If seating into the lands, typically how far should one be going? If "jumping", once again, about how far should one be going? I am looking for what gives the best accuracy. Thanks for the help!

Lots of schools of thought here. Mine is if the magazine allows it, I seat in to the lands. Just touching. I figure if it wont shoot that way, I can't figure how it will not touching, but I know a lot of guys that develope their loads playing with seating depth too. No wrong way, and ultimately, your gun, and only your gun will tell you the answer for you and your gun.
 
I usually seat at .010 off. I noticed a thread on another board about a shooter having great luck in accuracy with a 100 g hornady bullet in a 7mm mag. I tried it in my Ruger 77. Using the formula that the bullet must be seated a min of its diameter, this load worked out to .26+inches in jump. 5 shot groups were less than 1". I would say it depends on??? That is a way better group than I get with any loads off the bench with this rifle.
Jim
 
It really boils down to what your rifle likes. Some shoot best with 5-10 thou jump. Others with that much or more jam. You need to experiment. Seat .005 difference at a time. In general, VLD's shoot better with jam. I shoot 80 gr. Berger VLD's in my competition .223 and it likes .020 jam.
 
It really boils down to what your rifle likes. Some shoot best with 5-10 thou jump. Others with that much or more jam. You need to experiment. Seat .005 difference at a time. In general, VLD's shoot better with jam. I shoot 80 gr. Berger VLD's in my competition .223 and it likes .020 jam.

I'm with Gene on the first part.

Can't say about VLD's - yet.

My .308 Remington can be seated out to 2.942", forget about using the mag.
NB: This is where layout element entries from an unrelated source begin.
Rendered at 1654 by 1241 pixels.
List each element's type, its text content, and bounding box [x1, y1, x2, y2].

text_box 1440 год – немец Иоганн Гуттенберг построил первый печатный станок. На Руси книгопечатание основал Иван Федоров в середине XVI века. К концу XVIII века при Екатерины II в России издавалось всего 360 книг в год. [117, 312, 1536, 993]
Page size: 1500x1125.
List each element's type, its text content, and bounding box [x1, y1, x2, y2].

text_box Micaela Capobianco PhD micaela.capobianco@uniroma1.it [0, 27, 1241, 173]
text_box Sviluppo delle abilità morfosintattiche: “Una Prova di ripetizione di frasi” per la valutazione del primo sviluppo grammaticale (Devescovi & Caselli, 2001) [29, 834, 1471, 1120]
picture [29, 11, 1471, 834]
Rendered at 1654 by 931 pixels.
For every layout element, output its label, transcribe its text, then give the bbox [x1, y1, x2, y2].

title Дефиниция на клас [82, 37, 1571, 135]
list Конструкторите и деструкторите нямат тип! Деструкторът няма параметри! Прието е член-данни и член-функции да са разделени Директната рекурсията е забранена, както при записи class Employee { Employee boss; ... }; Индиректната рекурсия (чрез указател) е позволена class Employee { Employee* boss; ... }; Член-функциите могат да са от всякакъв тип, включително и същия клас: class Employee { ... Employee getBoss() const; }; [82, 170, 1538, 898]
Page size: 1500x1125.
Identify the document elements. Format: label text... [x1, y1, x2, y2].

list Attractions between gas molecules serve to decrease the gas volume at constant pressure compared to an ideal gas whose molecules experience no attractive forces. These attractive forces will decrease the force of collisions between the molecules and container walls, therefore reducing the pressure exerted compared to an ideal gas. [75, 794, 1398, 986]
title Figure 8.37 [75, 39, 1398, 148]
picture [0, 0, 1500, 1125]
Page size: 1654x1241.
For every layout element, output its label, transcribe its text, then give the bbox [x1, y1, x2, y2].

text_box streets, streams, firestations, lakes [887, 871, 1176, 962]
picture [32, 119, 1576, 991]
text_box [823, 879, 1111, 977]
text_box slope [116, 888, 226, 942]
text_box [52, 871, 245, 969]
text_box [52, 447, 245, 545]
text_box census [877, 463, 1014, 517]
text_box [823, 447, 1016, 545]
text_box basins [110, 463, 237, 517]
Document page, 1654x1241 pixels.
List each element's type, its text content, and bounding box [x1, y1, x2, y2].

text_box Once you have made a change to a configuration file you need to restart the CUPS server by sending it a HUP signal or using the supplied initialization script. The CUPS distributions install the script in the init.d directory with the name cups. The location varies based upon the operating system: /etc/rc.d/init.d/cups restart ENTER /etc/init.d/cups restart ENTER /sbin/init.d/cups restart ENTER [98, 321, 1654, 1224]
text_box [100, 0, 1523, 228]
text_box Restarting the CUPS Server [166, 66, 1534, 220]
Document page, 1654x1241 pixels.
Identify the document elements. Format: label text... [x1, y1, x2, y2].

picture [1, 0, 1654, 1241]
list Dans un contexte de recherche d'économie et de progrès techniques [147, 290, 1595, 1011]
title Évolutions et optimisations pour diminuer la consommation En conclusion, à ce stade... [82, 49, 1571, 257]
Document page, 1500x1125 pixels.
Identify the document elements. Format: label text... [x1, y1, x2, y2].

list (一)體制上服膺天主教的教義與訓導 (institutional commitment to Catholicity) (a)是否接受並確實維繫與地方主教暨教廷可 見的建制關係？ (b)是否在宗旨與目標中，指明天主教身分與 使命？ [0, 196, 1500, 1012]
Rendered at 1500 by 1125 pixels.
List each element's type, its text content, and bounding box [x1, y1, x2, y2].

I tried everything but load to 2.80" OAL because the best accuracy came from that and 0.020" off the lands.
 
It really boils down to what your rifle likes. Some shoot best with 5-10 thou jump. Others with that much or more jam. You need to experiment. Seat .005 difference at a time. In general, VLD's shoot better with jam. I shoot 80 gr. Berger VLD's in my competition .223 and it likes .020 jam.

YOu can tune your gun to shoot with a little jump. It sure makes it easier to finesse into the magazine and to get loaded rounds out. All mine jump. I quit shoot in the lands when I had one come apart on an expensive hunt.

Got them all tuned with at least .020 jump and some as much as .060. They all will shoot bug holes as well.

James
 
It depends...

It depends on the rifle. I've loaded for several that it just didn't matter. For hunting ammo, I like them just off the lands to keep from having any mishaps in the field. The mag length kills many hunting rifles. One reason I prefer 700 LAs.

If you are just punching paper try several and see what proves best, but for your hunting rigs, you may want to have alittle "jump."

Good Luck

Reloader
 
I am working on this issue with my 338 RUM. Mag length creates a long 'jump', but I have 200 grain Ballistic Tips and 225 Accubonds down to 1/2 MOA with a poor rest and seated to work in the magazine. I think they have a potential for one ragged hole group if I can do my part holding it still. BTW, the rifle is a Sendero accurized by Bob Hart, it didn't come shooting that well.